SyncLLM Formalized Clock-Synchronous LLMs
SyncLLM treats full-duplex dialogue as a timing problem: the model
must generate the next chunk before the current chunk ends. This
makes latency part of the model contract, not only an inference
optimization after training.
PersonaPlex Adds Role And Voice Control
PersonaPlex targets natural full-duplex behavior while allowing
text role prompts and voice conditioning. This moves duplex systems
closer to deployable customer-service, tutor, and companion agents
where role adherence is part of product quality.
DuplexCascade Keeps The LLM-Centered Stack
DuplexCascade argues that cascaded ASR-LLM-TTS systems can still be
strong if they abandon brittle VAD endpoints and operate through
chunk-wise micro-turns with conversational control tokens.
Seeduplex Signals Production Native Duplex
ByteDance describes Seeduplex as a native full-duplex Speech LLM
focused on interference suppression and adaptive endpoint behavior.
For study purposes, treat it as evidence that large-scale products
are moving past half-duplex voice UX.
BayLing-Duplex Is The Newest Conversion Recipe
BayLing-Duplex starts from a public GLM-4-Voice checkpoint and adds
only a few dialogue-state tokens, turning listen, speak, and stop
decisions into ordinary autoregressive prediction. The reported
result is strong interruption and turn-taking without a separate
turn-taking module.
DuplexOmni Splits Interaction From Thinking
DuplexOmni extends the duplex frame to speech plus video and keeps
a low-latency interaction layer separate from a slower, pluggable
thinking layer.
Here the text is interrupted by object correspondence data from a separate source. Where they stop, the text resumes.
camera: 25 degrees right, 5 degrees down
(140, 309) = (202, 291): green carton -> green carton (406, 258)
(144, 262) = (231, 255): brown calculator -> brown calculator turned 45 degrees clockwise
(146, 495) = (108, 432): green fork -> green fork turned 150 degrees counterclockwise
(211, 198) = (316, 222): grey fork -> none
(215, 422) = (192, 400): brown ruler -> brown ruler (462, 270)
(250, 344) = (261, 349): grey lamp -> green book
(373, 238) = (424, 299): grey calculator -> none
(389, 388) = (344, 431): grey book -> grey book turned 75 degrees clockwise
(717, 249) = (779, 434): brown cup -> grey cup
The serving lesson is to let perception and speech
continue while deeper reasoning, tools, or external agents return
results asynchronously.
Qwen3.5-Omni Raises The Omni Baseline
Qwen3.5-Omni is not primarily a duplex paper, but its large-scale
speech, video, text, long-context, and speech-generation coverage
raises the baseline for what full-duplex systems will be compared
against. Treat it as an adjacent production trend: native duplex
needs natural timing, but it also has to compete with stronger
multilingual and multimodal perception stacks.
Nemotron 3 VoiceChat Makes Deployment Concrete
NVIDIA positions Nemotron 3 VoiceChat as a 12B end-to-end,
real-time full-duplex speech-to-speech model with open,
inspectable weights. That makes the research trend more operational:
teams can compare unified native S2S serving against cascaded
stacks under enterprise latency, cost, and observability constraints.
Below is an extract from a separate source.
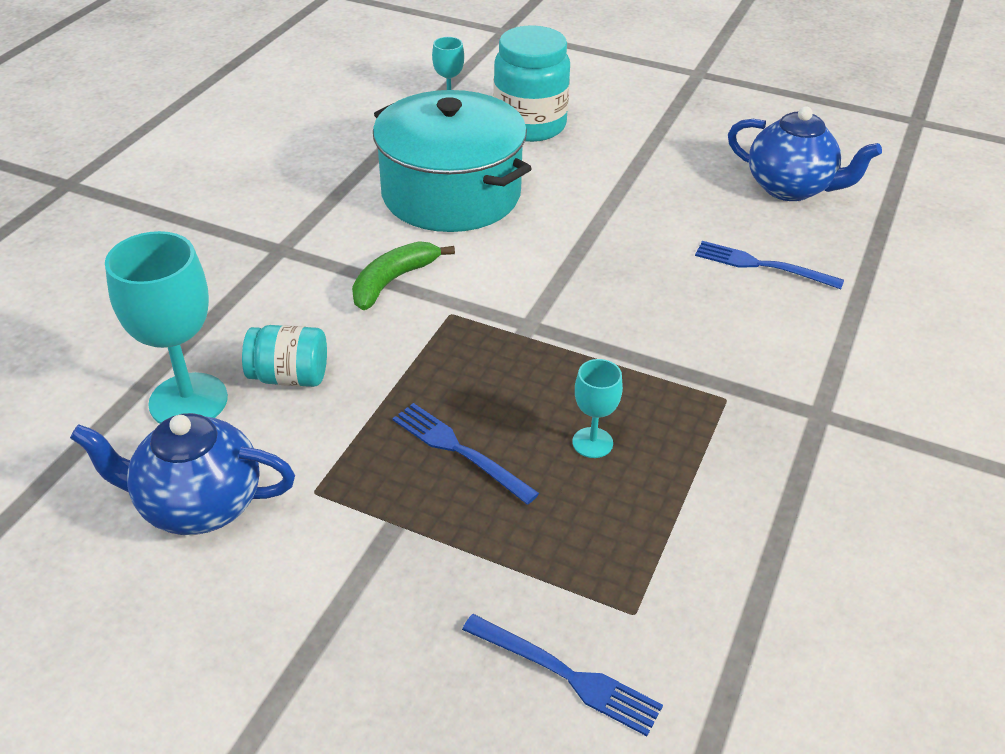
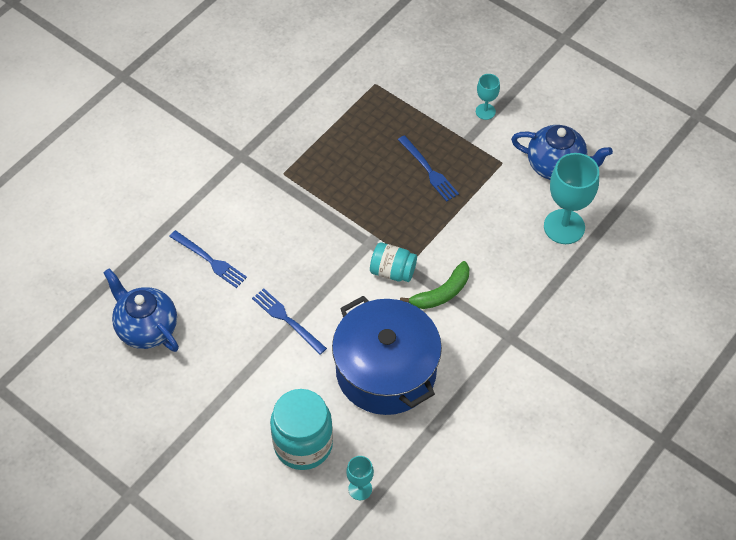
camera: 165 degrees left, 15 degrees up
(289, 377) = (510, 232): turquoise jar -> turquoise jar (392, 271)
(451, 194) = (386, 371): turquoise pot -> blue pot
(566, 675) = (411, 67): blue fork -> blue fork (287, 319)
(592, 443) = (362, 162): turquoise goblet -> turquoise goblet (485, 111)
Raon-SpeechChat Adds Another Open Deployment Target
KRAFTON's Raon-SpeechChat-9B is another public full-duplex speech
language model built for simultaneous listening and speaking. Its
release strengthens the practical comparison set for teams that
want to test open native-duplex models against API systems and
modular cascades.
DuplexSLA Adds Actions To The Clock
DuplexSLA introduces a speech-language-action formulation where
assistant audio and structured action tokens share a 160 ms chunk
timeline. This points toward real-time voice agents that can plan
and use tools without waiting for a clean end-of-turn boundary.
UAF Moves Some Difficulty To The Front End
Unified audio front-end work reframes VAD, turn detection, speaker
recognition, ASR, and state control as a single streaming sequence
prediction problem. This is a practical route when the back-end
model is not yet fully native duplex.
Turn Detection Is Becoming Its Own Layer
FastTurn and JAL-Turn show a parallel path to usable duplex:
improve low-latency hold, shift, backchannel, and interruption
decisions without replacing the whole model. They fuse acoustic and
streaming semantic cues so a cascaded system can behave more like a
synchronous one while keeping ASR, policy, and TTS separable.
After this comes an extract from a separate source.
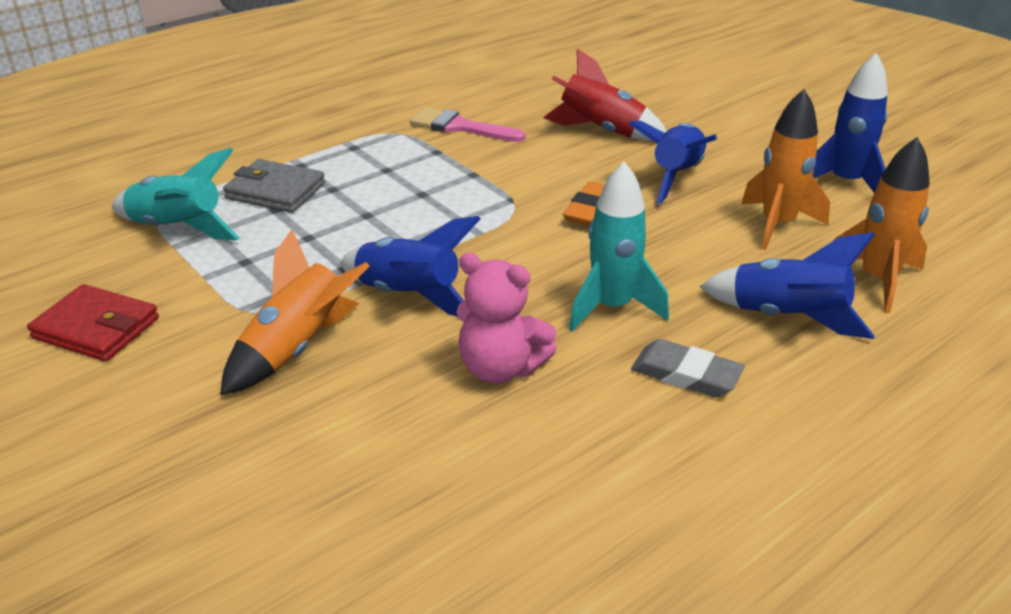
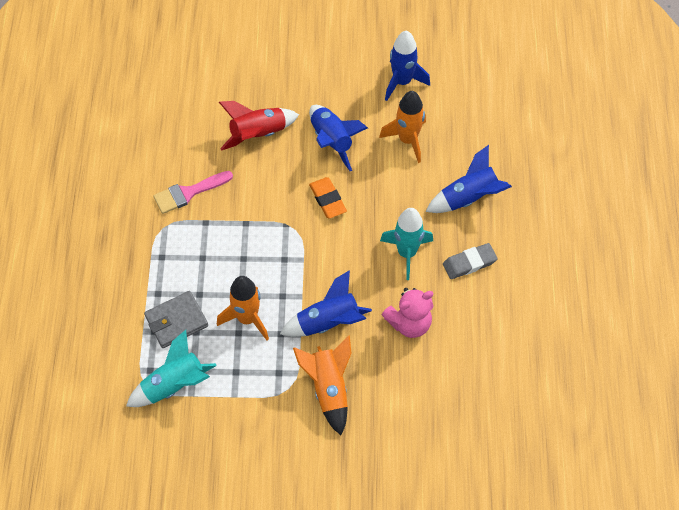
camera: 50 degrees left, 25 degrees up
(96, 328) = (239, 461): red wallet -> none
(877, 280) = (476, 144): orange rocket -> orange rocket (247, 318)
TurnGuide Reopens Text Guidance
TurnGuide argues that end-to-end full-duplex models still benefit
from turn-level text guidance if the guidance is aligned carefully
with speech timing. This is a useful counterweight to purely audio
token designs: text can improve coherence, but only if it does not
break the clock.
Interactivity Alignment Becomes Post-Training
Kyutai's June 2026 work treats timing behavior as an alignment
problem, not only a pretraining artifact. It uses RL rewards for
pause handling, turn-taking, backchanneling, and user interruption,
plus a response-quality reward to avoid making the model more
interactive but less useful.
MoshiRAG Adds Knowledge Without Losing The Floor
MoshiRAG keeps a compact full-duplex interface and performs
selective retrieval asynchronously. The key product lesson is that
retrieval can run during the natural delay before the core answer,
preserving conversational timing while improving factuality.